# TASK GOAL
Return the material exactly, first line through the line containing "(plotframeref no)", and nothing more. Pictures stay out.
BEGIN MATERIAL FOR THIS TASK
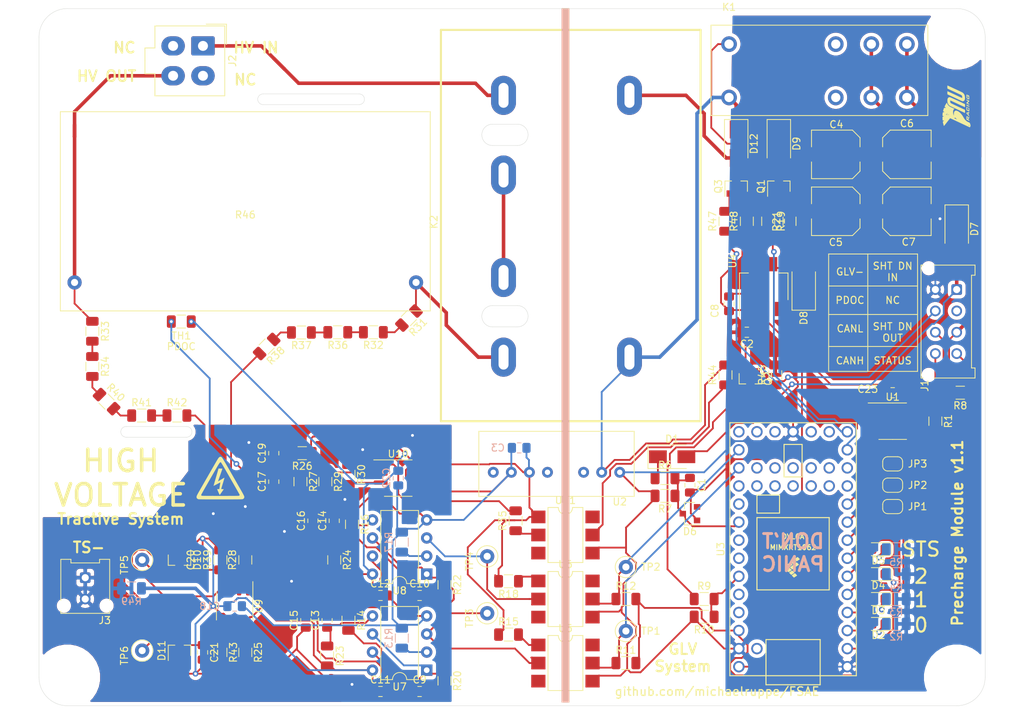
<source format=kicad_pcb>
(kicad_pcb
	(version 20241229)
	(generator "pcbnew")
	(generator_version "9.0")
	(general
		(thickness 1.6)
		(legacy_teardrops no)
	)
	(paper "A4")
	(layers
		(0 "F.Cu" signal)
		(2 "B.Cu" signal)
		(9 "F.Adhes" user)
		(11 "B.Adhes" user)
		(13 "F.Paste" user)
		(15 "B.Paste" user)
		(5 "F.SilkS" user)
		(7 "B.SilkS" user)
		(1 "F.Mask" user)
		(3 "B.Mask" user)
		(17 "Dwgs.User" user)
		(19 "Cmts.User" user)
		(21 "Eco1.User" user)
		(23 "Eco2.User" user)
		(25 "Edge.Cuts" user)
		(27 "Margin" user)
		(31 "F.CrtYd" user)
		(29 "B.CrtYd" user)
		(35 "F.Fab" user)
		(33 "B.Fab" user)
	)
	(setup
		(pad_to_mask_clearance 0.051)
		(solder_mask_min_width 0.25)
		(allow_soldermask_bridges_in_footprints no)
		(tenting front back)
		(pcbplotparams
			(layerselection 0x00000000_00000000_55555555_5755f5ff)
			(plot_on_all_layers_selection 0x00000000_00000000_00000000_00000000)
			(disableapertmacros no)
			(usegerberextensions no)
			(usegerberattributes no)
			(usegerberadvancedattributes no)
			(creategerberjobfile no)
			(dashed_line_dash_ratio 12.000000)
			(dashed_line_gap_ratio 3.000000)
			(svgprecision 4)
			(plotframeref no)
			(mode 1)
			(useauxorigin no)
			(hpglpennumber 1)
			(hpglpenspeed 20)
			(hpglpendiameter 15.000000)
			(pdf_front_fp_property_popups yes)
			(pdf_back_fp_property_popups yes)
			(pdf_metadata yes)
			(pdf_single_document no)
			(dxfpolygonmode yes)
			(dxfimperialunits yes)
			(dxfusepcbnewfont yes)
			(psnegative no)
			(psa4output no)
			(plot_black_and_white yes)
			(plotinvisibletext no)
			(sketchpadsonfab no)
			(plotpadnumbers no)
			(hidednponfab no)
			(sketchdnponfab yes)
			(crossoutdnponfab yes)
			(subtractmaskfromsilk no)
			(outputformat 1)
			(mirror no)
			(drillshape 1)
			(scaleselection 1)
			(outputdirectory "")
		)
	)
	(net 0 "")
	(net 1 "+12V")
	(net 2 "+5V")
	(net 3 "/PRECH_STS")
	(net 4 "/SHTDN_OUT")
	(net 5 "Net-(K2-Pad4)")
	(net 6 "Net-(Q1-Pad1)")
	(net 7 "Net-(Q2-Pad1)")
	(net 8 "GLV-")
	(net 9 "GLV+")
	(net 10 "GNDS")
	(net 11 "+12P")
	(net 12 "Net-(C9-Pad2)")
	(net 13 "Net-(C9-Pad1)")
	(net 14 "Net-(C10-Pad2)")
	(net 15 "Net-(C10-Pad1)")
	(net 16 "Net-(C13-Pad1)")
	(net 17 "Net-(C14-Pad1)")
	(net 18 "Net-(C15-Pad1)")
	(net 19 "Net-(C16-Pad1)")
	(net 20 "Net-(C19-Pad1)")
	(net 21 "/PDOC_OK")
	(net 22 "/VinTS")
	(net 23 "/VinAccu")
	(net 24 "Net-(Q3-Pad1)")
	(net 25 "/Fts")
	(net 26 "/Faccu")
	(net 27 "/FoutTS")
	(net 28 "/FoutAccu")
	(net 29 "Net-(R25-Pad1)")
	(net 30 "Net-(R33-Pad2)")
	(net 31 "+3V3")
	(net 32 "/PWR_OK")
	(net 33 "Net-(C20-Pad1)")
	(net 34 "Net-(C21-Pad1)")
	(net 35 "Net-(D1-Pad1)")
	(net 36 "Net-(D3-Pad1)")
	(net 37 "Net-(D4-Pad1)")
	(net 38 "Net-(D5-Pad1)")
	(net 39 "Net-(D9-Pad2)")
	(net 40 "Net-(D12-Pad2)")
	(net 41 "Net-(J2-Pad1)")
	(net 42 "Net-(R13-Pad2)")
	(net 43 "Net-(R15-Pad2)")
	(net 44 "Net-(D2-Pad1)")
	(net 45 "Net-(R34-Pad2)")
	(net 46 "Net-(R36-Pad2)")
	(net 47 "Net-(D2-Pad2)")
	(net 48 "Net-(D3-Pad2)")
	(net 49 "Net-(D4-Pad2)")
	(net 50 "Net-(D5-Pad2)")
	(net 51 "Net-(C17-Pad2)")
	(net 52 "/CFG0")
	(net 53 "/CFG1")
	(net 54 "/CFG2")
	(net 55 "/CANL")
	(net 56 "/CANH")
	(net 57 "Net-(R10-Pad1)")
	(net 58 "Net-(R17-Pad2)")
	(net 59 "/SHTDN_CTRL")
	(net 60 "Net-(R28-Pad1)")
	(net 61 "Net-(R30-Pad1)")
	(net 62 "Net-(R31-Pad2)")
	(net 63 "Net-(R32-Pad2)")
	(net 64 "Net-(R35-Pad1)")
	(net 65 "Net-(R37-Pad2)")
	(net 66 "Net-(R40-Pad2)")
	(net 67 "Net-(R41-Pad2)")
	(net 68 "/PRECHG")
	(net 69 "/CANRX")
	(net 70 "/CANTX")
	(net 71 "/TS-")
	(net 72 "Net-(R18-Pad1)")
	(footprint "Capacitor_SMD:C_0805_2012Metric_Pad1.15x1.40mm_HandSolder" (layer "F.Cu") (at 167.5 96 180))
	(footprint "Capacitor_SMD:C_0805_2012Metric_Pad1.15x1.40mm_HandSolder" (layer "F.Cu") (at 165 92 -90))
	(footprint "Capacitor_SMD:C_0805_2012Metric_Pad1.15x1.40mm_HandSolder" (layer "F.Cu") (at 101 113 90))
	(footprint "Capacitor_SMD:C_0805_2012Metric_Pad1.15x1.40mm_HandSolder" (layer "F.Cu") (at 101 117 90))
	(footprint "Diode_SMD:D_SMA" (layer "F.Cu") (at 197 81.5 -90))
	(footprint "Diode_SMD:D_SMA" (layer "F.Cu") (at 175.5 89.5 90))
	(footprint "Diode_SMD:D_SMA" (layer "F.Cu") (at 166 69.5 -90))
	(footprint "Precharge:OMRON-G2R-24" (layer "F.Cu") (at 165 63))
	(footprint "Package_TO_SOT_SMD:SOT-23" (layer "F.Cu") (at 172 75.5 90))
	(footprint "Package_TO_SOT_SMD:SOT-23" (layer "F.Cu") (at 166 75.5 90))
	(footprint "Resistor_SMD:R_1206_3216Metric" (layer "F.Cu") (at 197.5 104.5 180))
	(footprint "Resistor_SMD:R_1206_3216Metric" (layer "F.Cu") (at 170.5 80.4 -90))
	(footprint "Resistor_SMD:R_1206_3216Metric" (layer "F.Cu") (at 173.5 80.4 90))
	(footprint "Resistor_SMD:R_1206_3216Metric" (layer "F.Cu") (at 105 113 180))
	(footprint "Resistor_SMD:R_1206_3216Metric" (layer "F.Cu") (at 108.25 117 -90))
	(footprint "Resistor_SMD:R_1206_3216Metric" (layer "F.Cu") (at 164.5 80.4 90))
	(footprint "Resistor_SMD:R_1206_3216Metric" (layer "F.Cu") (at 167.5 80.4 90))
	(footprint "Resistor_SMD:R_1206_3216Metric" (layer "F.Cu") (at 135 122.5 90))
	(footprint "Package_TO_SOT_SMD:SOT-223-3_TabPin2" (layer "F.Cu") (at 169.874 89.582 90))
	(footprint "Precharge:G7L-2A-X-L" (layer "F.Cu") (at 151 99.5 90))
	(footprint "Diode_SMD:D_SMA" (layer "F.Cu") (at 172 69.5 -90))
	(footprint "Capacitor_SMD:C_0805_2012Metric_Pad1.15x1.40mm_HandSolder" (layer "F.Cu") (at 159.5 117.5 -90))
	(footprint "Capacitor_SMD:C_0805_2012Metric_Pad1.15x1.40mm_HandSolder" (layer "F.Cu") (at 121.5 133))
	(footprint "Capacitor_SMD:C_0805_2012Metric_Pad1.15x1.40mm_HandSolder" (layer "F.Cu") (at 116 146.5))
	(footprint "Capacitor_SMD:C_0805_2012Metric_Pad1.15x1.40mm_HandSolder" (layer "F.Cu") (at 116 133))
	(footprint "Capacitor_SMD:C_0805_2012Metric_Pad1.15x1.40mm_HandSolder" (layer "F.Cu") (at 109.5 122.5 90))
	(footprint "Capacitor_SMD:C_0805_2012Metric_Pad1.15x1.40mm_HandSolder" (layer "F.Cu") (at 106.5 122.5 90))
	(footprint "Capacitor_SMD:C_0805_2012Metric_Pad1.15x1.40mm_HandSolder" (layer "F.Cu") (at 91 128 90))
	(footprint "Capacitor_SMD:C_0805_2012Metric_Pad1.15x1.40mm_HandSolder" (layer "F.Cu") (at 91 141 -90))
	(footprint "Capacitor_SMD:C_Elec_6.3x5.4" (layer "F.Cu") (at 180 79 180))
	(footprint "Capacitor_SMD:C_Elec_6.3x5.4" (layer "F.Cu") (at 190 79))
	(footprint "Diode_SMD:D_SMA" (layer "F.Cu") (at 157 113.5))
	(footprint "Package_TO_SOT_SMD:SOT-23" (layer "F.Cu") (at 168 102.5 -90))
	(footprint "Resistor_SMD:R_1206_3216Metric" (layer "F.Cu") (at 150.5 142.5))
	(footprint "Resistor_SMD:R_1206_3216Metric" (layer "F.Cu") (at 150.5 133.5))
	(footprint "Resistor_SMD:R_1206_3216Metric" (layer "F.Cu") (at 156 116.5))
	(footprint "Resistor_SMD:R_1206_3216Metric" (layer "F.Cu") (at 156 119 180))
	(footprint "Resistor_SMD:R_1206_3216Metric" (layer "F.Cu") (at 111.5 116 -90))
	(footprint "Resistor_SMD:R_1206_3216Metric" (layer "F.Cu") (at 164.5 102 90))
	(footprint "Resistor_SMD:R_1206_3216Metric" (layer "F.Cu") (at 112 123 -90))
	(footprint "Resistor_SMD:R_1206_3216Metric" (layer "F.Cu") (at 134 131 180))
	(footprint "Resistor_SMD:R_1206_3216Metric" (layer "F.Cu") (at 109.5 128 -90))
	(footprint "Resistor_SMD:R_1206_3216Metric" (layer "F.Cu") (at 97 141 -90))
	(footprint "Resistor_SMD:R_1206_3216Metric" (layer "F.Cu") (at 75.5 100.812 -90))
	(footprint "Resistor_SMD:R_1206_3216Metric" (layer "F.Cu") (at 77.5 105.75 -45))
	(footprint "Resistor_SMD:R_1206_3216Metric" (layer "F.Cu") (at 82.426 107.709))
	(footprint "Resistor_SMD:R_1206_3216Metric" (layer "F.Cu") (at 93.5 141 -90))
	(footprint "Resistor_SMD:R_1206_3216Metric" (layer "F.Cu") (at 171.5 102 90))
	(footprint "Precharge:SPAN02"
		(layer "F.Cu")
		(uuid "00000000-0000-0000-0000-00005e604faa")
		(at 141 114.5 180)
		(property "Reference" "U2"
			(at -8.636 -5.334 0)
			(layer "F.SilkS")
			(uuid "146e503e-d412-4d18-9fca-22dc1082a0c4")
			(effects
				(font
					(size 1 1)
					(thickness 0.15)
				)
			)
		)
		(property "Value" "SPAN02A-12"
			(at 8.382 5.588 0)
			(layer "F.Fab")
			(uuid "3a758046-d89b-4266-8674-594057c4a32a")
			(effects
				(font
					(size 1 1)
					(thickness 0.15)
				)
			)
		)
		(property "Datasheet" ""
			(at 0 0 180)
			(layer "F.Fab")
			(hide yes)
			(uuid "205c09fc-2c17-4470-a21c-a08aa69d4eac")
			(effects
				(font
					(size 1.27 1.27)
					(thickness 0.15)
				)
			)
		)
		(property "Description" ""
			(at 0 0 180)
			(layer "F.Fab"
... [870246 chars truncated]
</source>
END MATERIAL FOR THIS TASK
# RESULT FOR THIS EXERCISE
<source format=kicad_pcb>
(kicad_pcb
	(version 20241229)
	(generator "pcbnew")
	(generator_version "9.0")
	(general
		(thickness 1.6)
		(legacy_teardrops no)
	)
	(paper "A4")
	(layers
		(0 "F.Cu" signal)
		(2 "B.Cu" signal)
		(9 "F.Adhes" user)
		(11 "B.Adhes" user)
		(13 "F.Paste" user)
		(15 "B.Paste" user)
		(5 "F.SilkS" user)
		(7 "B.SilkS" user)
		(1 "F.Mask" user)
		(3 "B.Mask" user)
		(17 "Dwgs.User" user)
		(19 "Cmts.User" user)
		(21 "Eco1.User" user)
		(23 "Eco2.User" user)
		(25 "Edge.Cuts" user)
		(27 "Margin" user)
		(31 "F.CrtYd" user)
		(29 "B.CrtYd" user)
		(35 "F.Fab" user)
		(33 "B.Fab" user)
	)
	(setup
		(pad_to_mask_clearance 0.051)
		(solder_mask_min_width 0.25)
		(allow_soldermask_bridges_in_footprints no)
		(tenting front back)
		(pcbplotparams
			(layerselection 0x00000000_00000000_55555555_5755f5ff)
			(plot_on_all_layers_selection 0x00000000_00000000_00000000_00000000)
			(disableapertmacros no)
			(usegerberextensions no)
			(usegerberattributes no)
			(usegerberadvancedattributes no)
			(creategerberjobfile no)
			(dashed_line_dash_ratio 12.000000)
			(dashed_line_gap_ratio 3.000000)
			(svgprecision 4)
			(plotframeref no)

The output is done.